Bacchus relives the night he rode lightning into Château Latour’s vaulted cellar - and shows why this 100-point titan remains the safest talisman in any fine-wine portfolio.
When the vineyard shook
One April evening in 2010 a storm cracked open the Gironde sky. I hitched a bolt, slid through Latour’s sandstone walls and tasted the infant wine still humming in 100-year-old barriques. The Cabernet - 91 percent, dark as graphite - pulsed with power and perfume. I sparked a vine-leaf brand on three barrels, whispering that they would outlast empires. Fifteen harvests later those bottles trade worldwide at roughly 1,300 USD each, while my branded cask lies hidden, compounding quietly in the dark.
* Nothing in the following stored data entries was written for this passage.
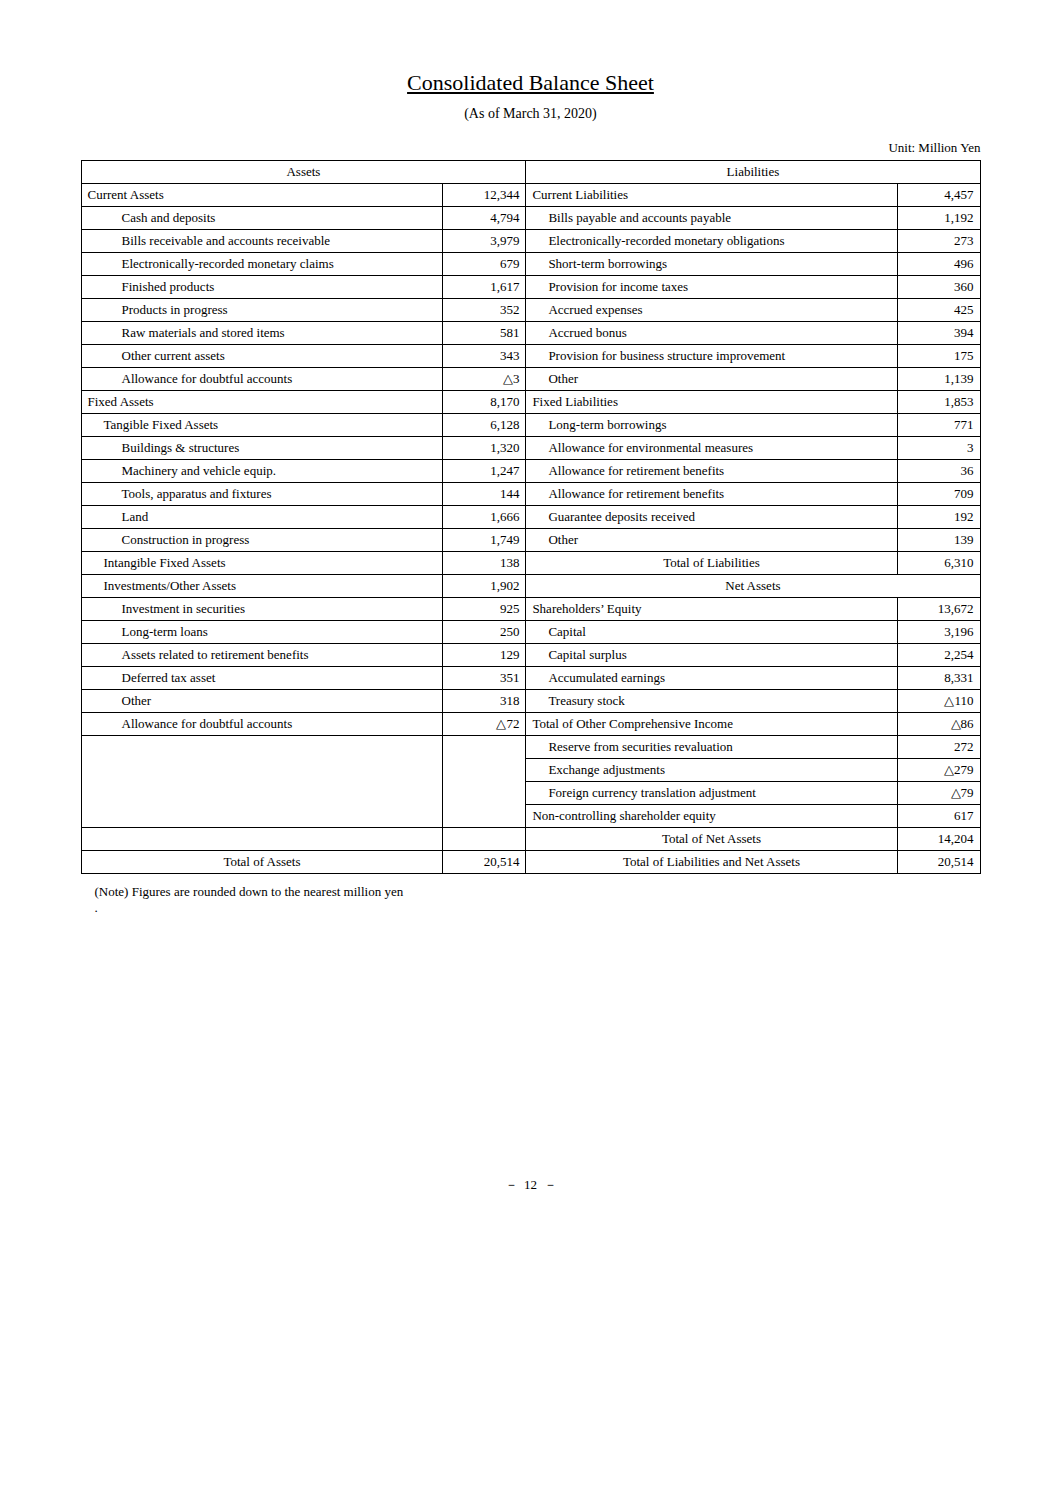Consolidated Balance Sheet
(As of March 31, 2020)
Unit: Million Yen
| Assets | Liabilities |
| --- | --- |
| Current Assets | 12,344 | Current Liabilities | 4,457 |
| Cash and deposits | 4,794 | Bills payable and accounts payable | 1,192 |
| Bills receivable and accounts receivable | 3,979 | Electronically-recorded monetary obligations | 273 |
| Electronically-recorded monetary claims | 679 | Short-term borrowings | 496 |
| Finished products | 1,617 | Provision for income taxes | 360 |
| Products in progress | 352 | Accrued expenses | 425 |
| Raw materials and stored items | 581 | Accrued bonus | 394 |
| Other current assets | 343 | Provision for business structure improvement | 175 |
| Allowance for doubtful accounts | △3 | Other | 1,139 |
| Fixed Assets | 8,170 | Fixed Liabilities | 1,853 |
| Tangible Fixed Assets | 6,128 | Long-term borrowings | 771 |
| Buildings & structures | 1,320 | Allowance for environmental measures | 3 |
| Machinery and vehicle equip. | 1,247 | Allowance for retirement benefits | 36 |
| Tools, apparatus and fixtures | 144 | Allowance for retirement benefits | 709 |
| Land | 1,666 | Guarantee deposits received | 192 |
| Construction in progress | 1,749 | Other | 139 |
| Intangible Fixed Assets | 138 | Total of Liabilities | 6,310 |
| Investments/Other Assets | 1,902 | Net Assets |
| Investment in securities | 925 | Shareholders’ Equity | 13,672 |
| Long-term loans | 250 | Capital | 3,196 |
| Assets related to retirement benefits | 129 | Capital surplus | 2,254 |
| Deferred tax asset | 351 | Accumulated earnings | 8,331 |
| Other | 318 | Treasury stock | △110 |
| Allowance for doubtful accounts | △72 | Total of Other Comprehensive Income | △86 |
| | | Reserve from securities revaluation | 272 |
| Exchange adjustments | △279 |
| Foreign currency translation adjustment | △79 |
| Non-controlling shareholder equity | 617 |
| | | Total of Net Assets | 14,204 |
| Total of Assets | 20,514 | Total of Liabilities and Net Assets | 20,514 |
(Note) Figures are rounded down to the nearest million yen
.
－ 12 －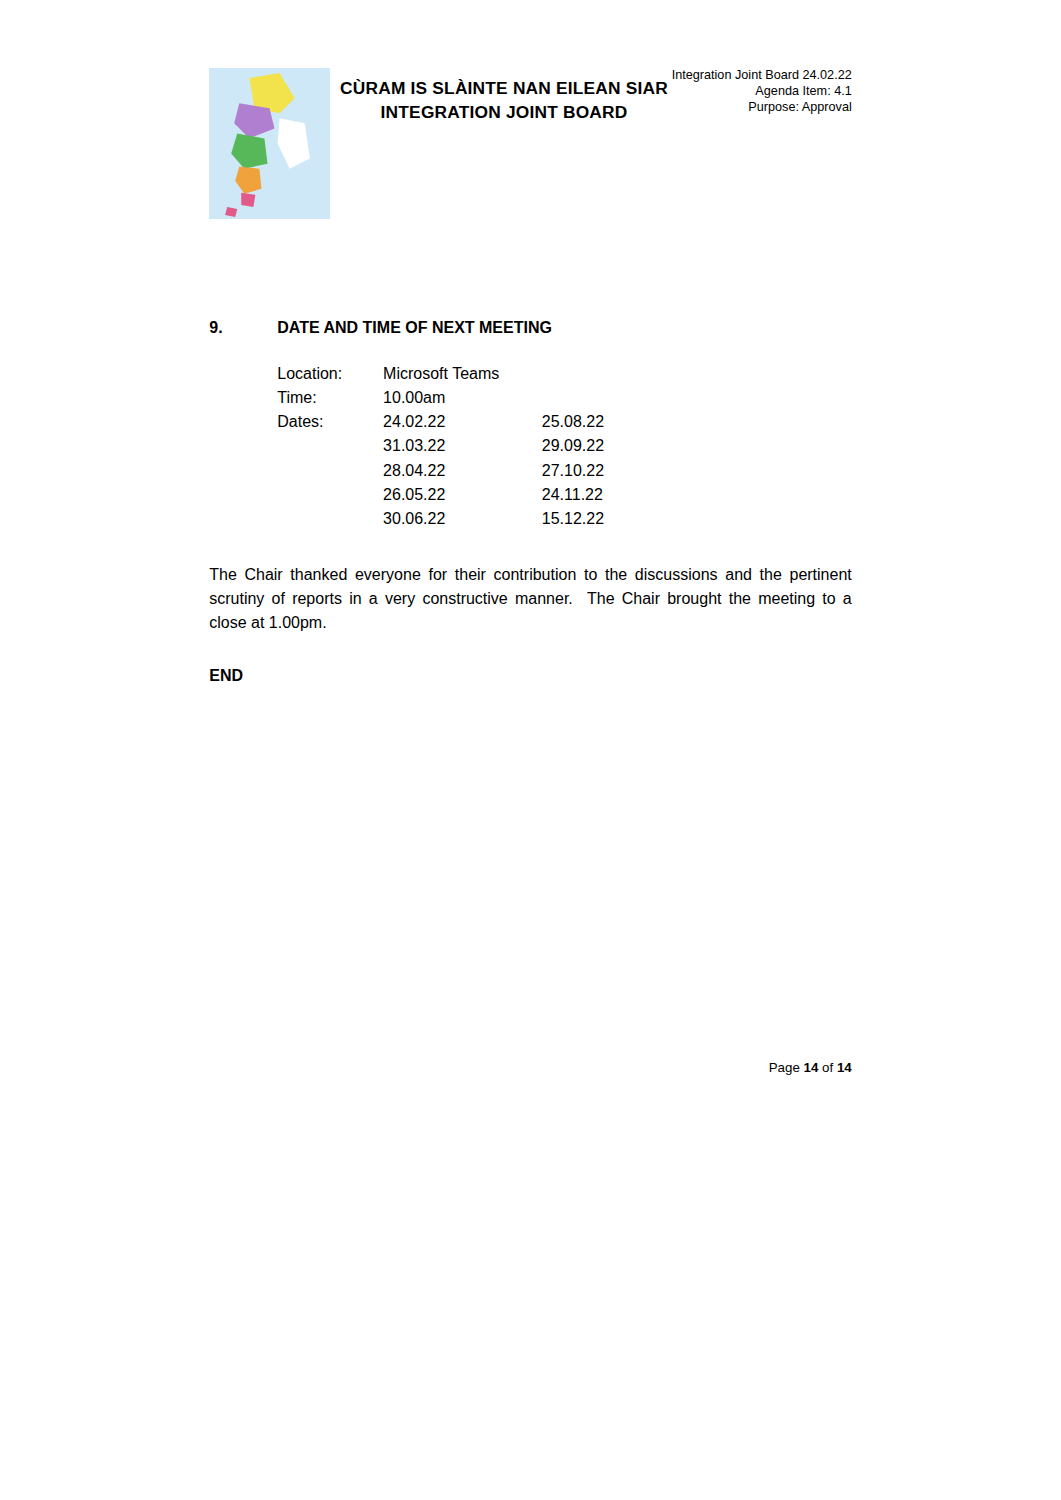CÙRAM IS SLÀINTE NAN EILEAN SIAR
INTEGRATION JOINT BOARD
Integration Joint Board 24.02.22
Agenda Item: 4.1
Purpose: Approval
9. DATE AND TIME OF NEXT MEETING
| Location: | Microsoft Teams | |
| Time: | 10.00am | |
| Dates: | 24.02.22 | 25.08.22 |
| | 31.03.22 | 29.09.22 |
| | 28.04.22 | 27.10.22 |
| | 26.05.22 | 24.11.22 |
| | 30.06.22 | 15.12.22 |
The Chair thanked everyone for their contribution to the discussions and the pertinent scrutiny of reports in a very constructive manner. The Chair brought the meeting to a close at 1.00pm.
END
Page 14 of 14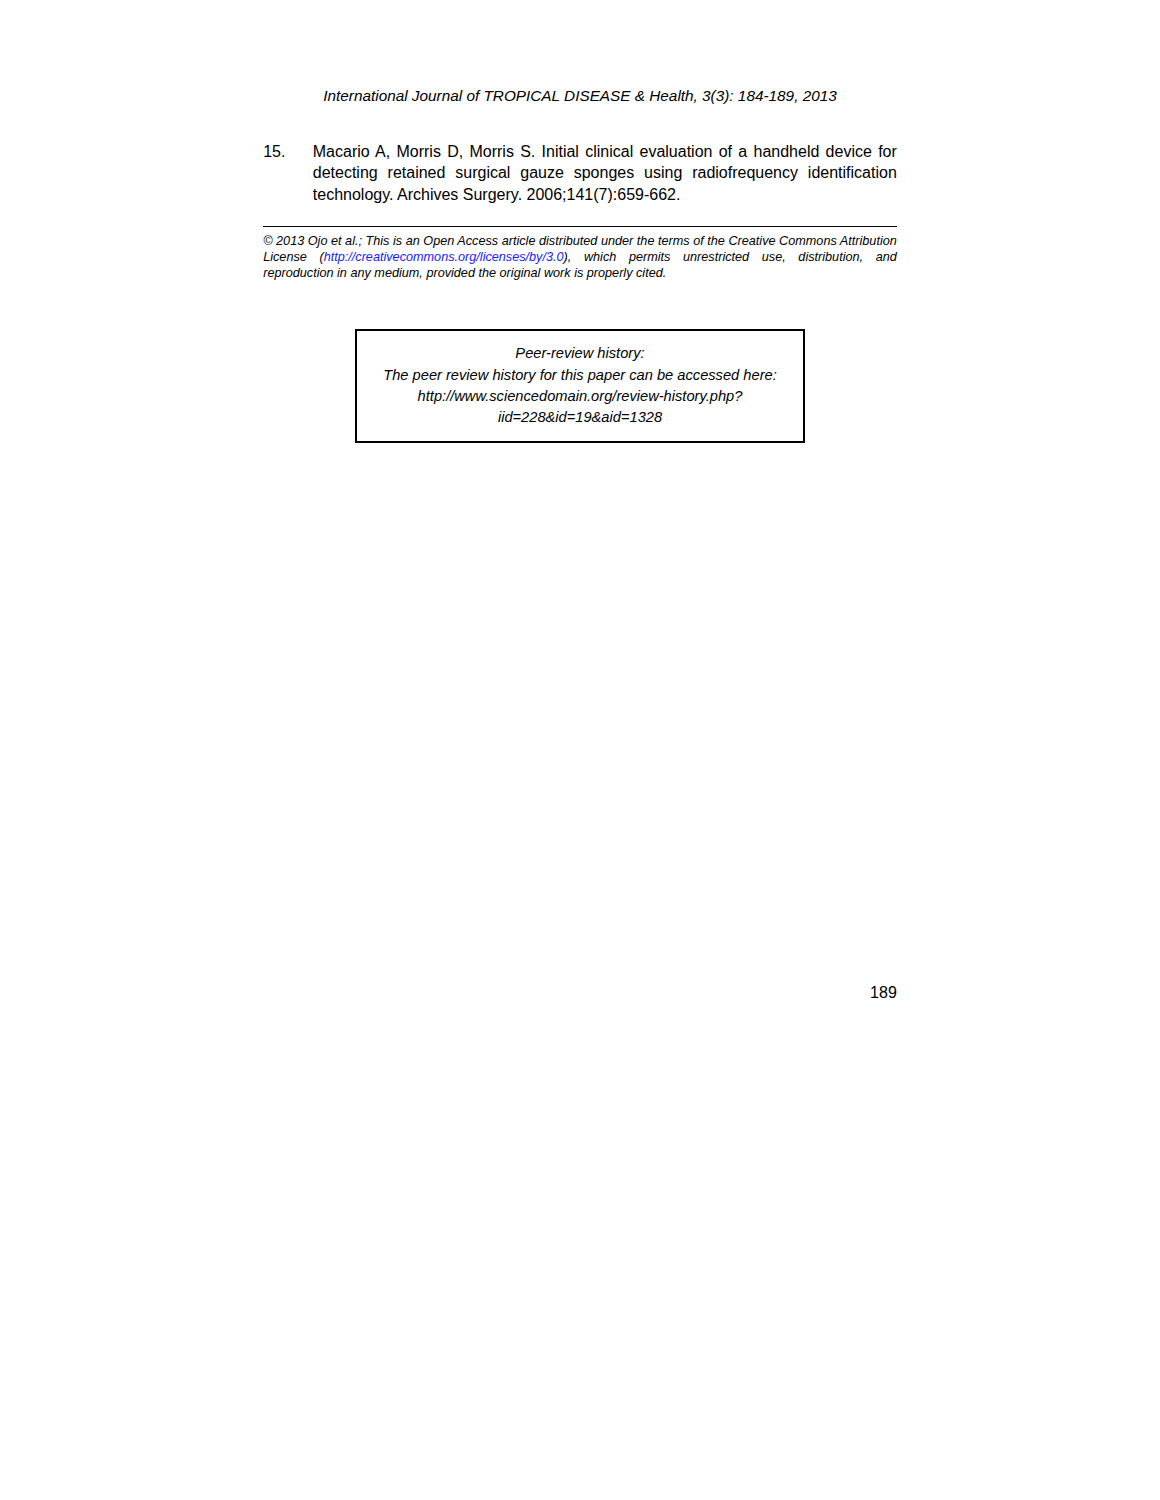International Journal of TROPICAL DISEASE & Health, 3(3): 184-189, 2013
15. Macario A, Morris D, Morris S. Initial clinical evaluation of a handheld device for detecting retained surgical gauze sponges using radiofrequency identification technology. Archives Surgery. 2006;141(7):659-662.
© 2013 Ojo et al.; This is an Open Access article distributed under the terms of the Creative Commons Attribution License (http://creativecommons.org/licenses/by/3.0), which permits unrestricted use, distribution, and reproduction in any medium, provided the original work is properly cited.
Peer-review history:
The peer review history for this paper can be accessed here:
http://www.sciencedomain.org/review-history.php?iid=228&id=19&aid=1328
189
Perfection notarised by critics
Robert Parker, Lisa Perrotti-Brown and James Suckling each filed a perfect 100, Parker calling the wine “one of the most monumental Latours ever made”. Warm, dry 2009 weather delivered ripe power without tipping the scale, giving the wine the tannic spine to cruise to 2070 yet enough silk to pour tonight if you must.
Scarcity you can bank on
Latour quit the en-primeur carnival after the 2011 vintage, choosing instead to trickle out “ready” bottles direct from its own cellars – provenance guaranteed, supply throttled. The latest tranche, just 1,000 cases, surfaced in September 2024 at €910 a bottle, precisely 18 percent above the original 2010 offer and 5.8 percent up on the 2020 ex-cellar price.
Price pulse – compound interest in a glass
Back in 2010 the wine surfaced at roughly €770 a bottle. A decade on, the estate’s first ex-cellar release lifted the ask to €860, and merchants quickly quoted about £10,300 per 12-bottle case. When the 2024 storm of fresh stock hit at €910, offers spiked to £11,100 before easing: today the market clears around £9,480, with recent trades as low as £8,602. Convert that to retail and a single bottle now averages roughly $1,335, according to Wine-Searcher – a rise of about 30 percent over the past five years and close to 70 percent since 2014, all while showing volatility closer to investment-grade bonds than equities.
Bacchus’s evergreen play
Catch the price lull that follows each ex-cellar release; insist on original-wood cases stored in bonded warehouses; then wait for 2035-2045, when tertiary perfumes of cedar and graphite will collide with peak millennial spending power. Patience, like oak, rewards the faithful.